_GOAL OF THE EXERCISE_: Everything in the listing below needs restating exactly, apart from the pictures.

[[ SUPPLIED DATA, beginning ]]

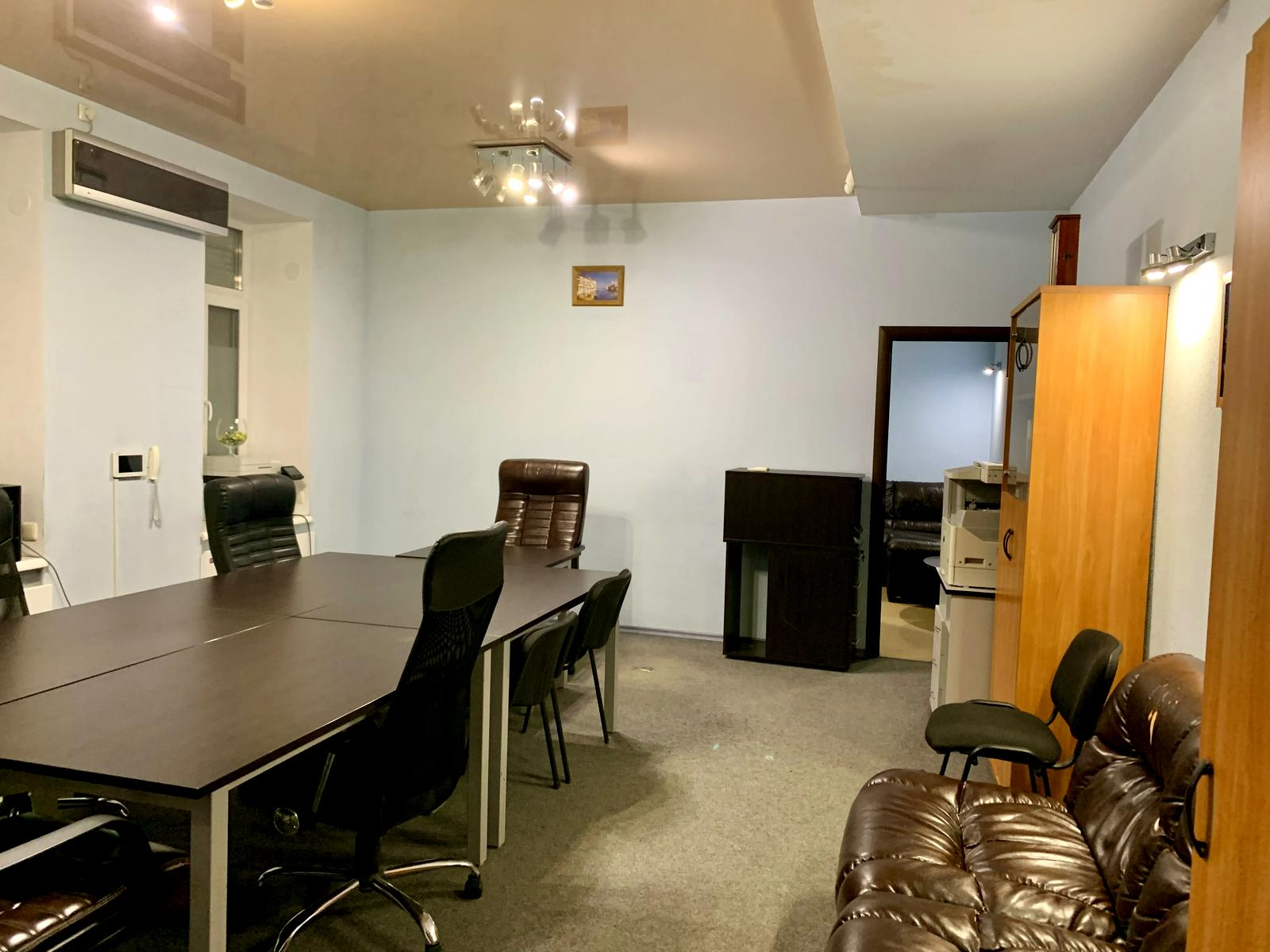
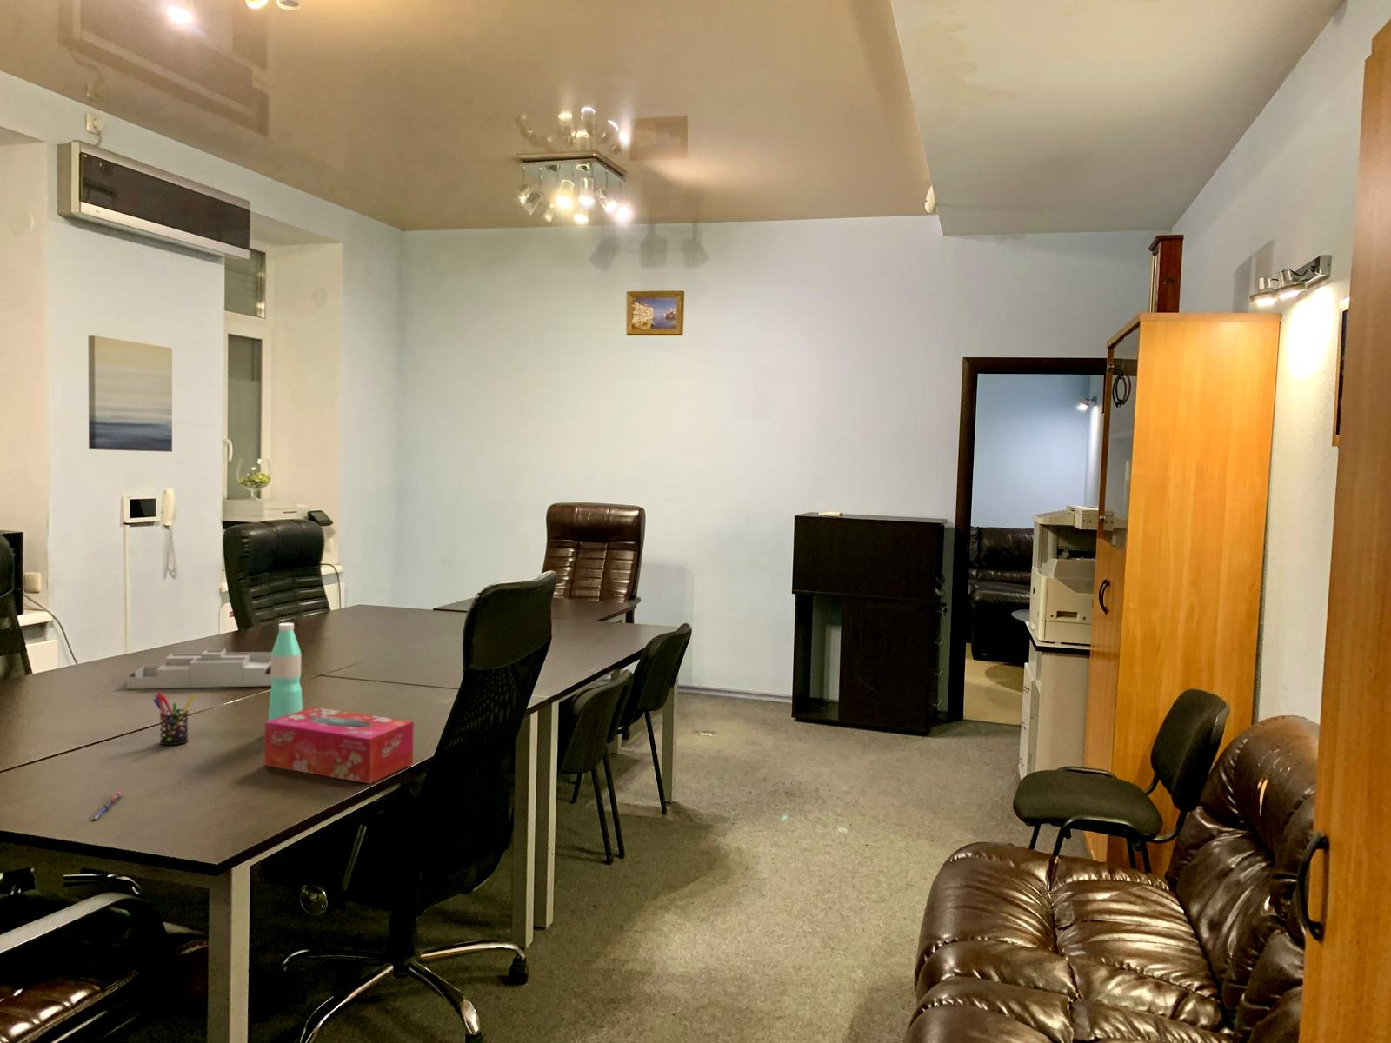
+ desk organizer [126,649,272,690]
+ pen holder [152,691,195,746]
+ wall art [88,334,173,452]
+ water bottle [267,622,303,721]
+ tissue box [264,707,415,784]
+ pen [91,789,125,821]
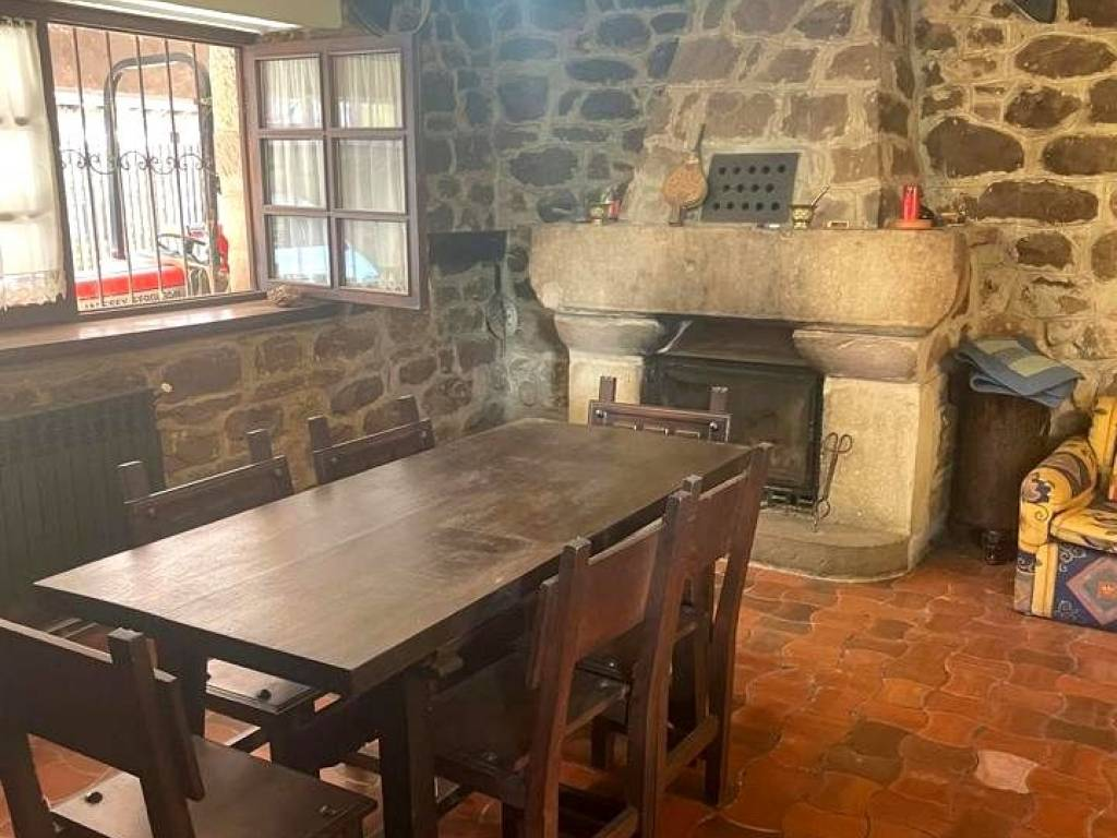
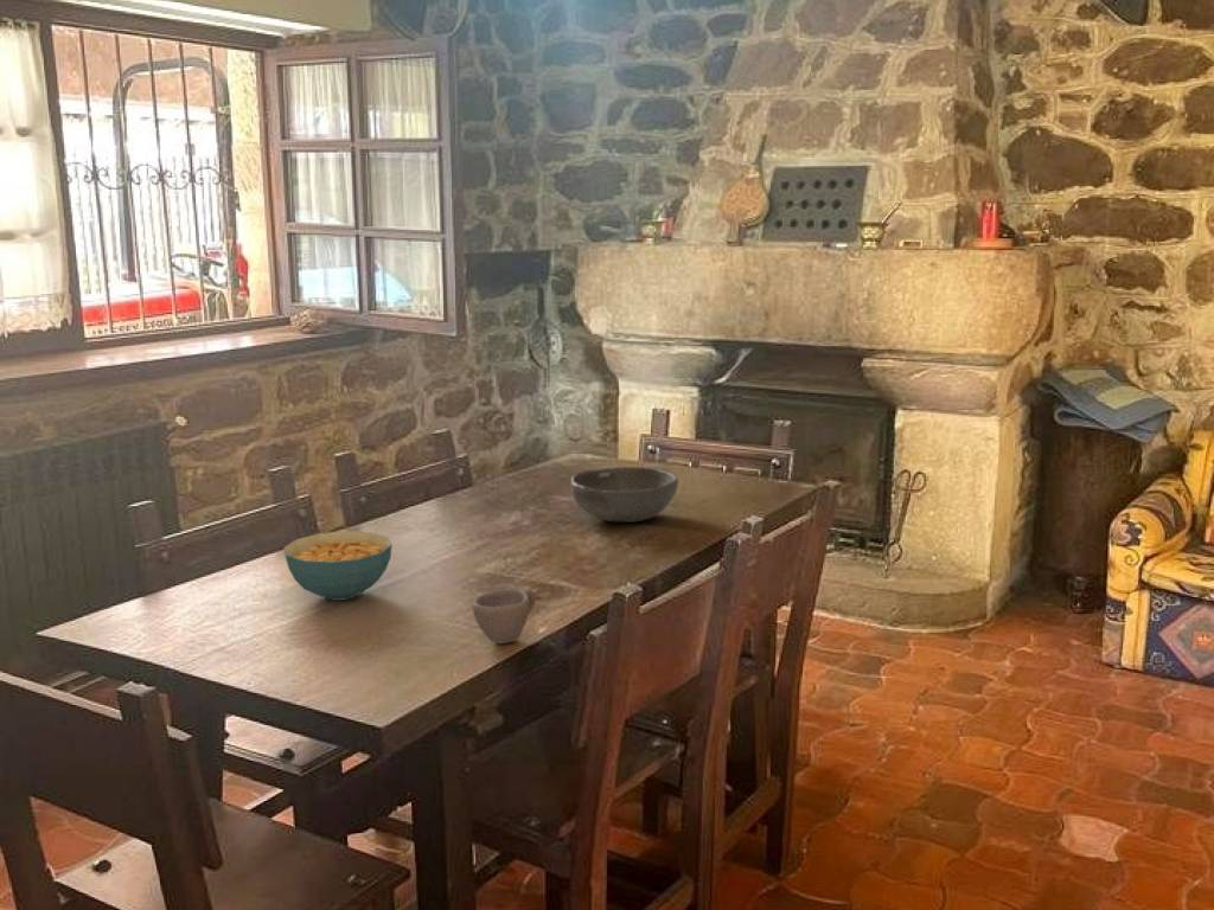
+ cereal bowl [282,530,392,602]
+ bowl [569,466,679,524]
+ cup [472,588,536,645]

[[ SUPPLIED DATA, end ]]

_EXERCISE ANSWER_:
+ desk organizer [126,649,272,690]
+ pen holder [152,691,195,746]
+ wall art [88,334,173,452]
+ water bottle [267,622,303,721]
+ tissue box [264,707,415,784]
+ pen [91,789,125,821]
+ cereal bowl [282,530,392,602]
+ bowl [569,466,679,524]
+ cup [472,588,536,645]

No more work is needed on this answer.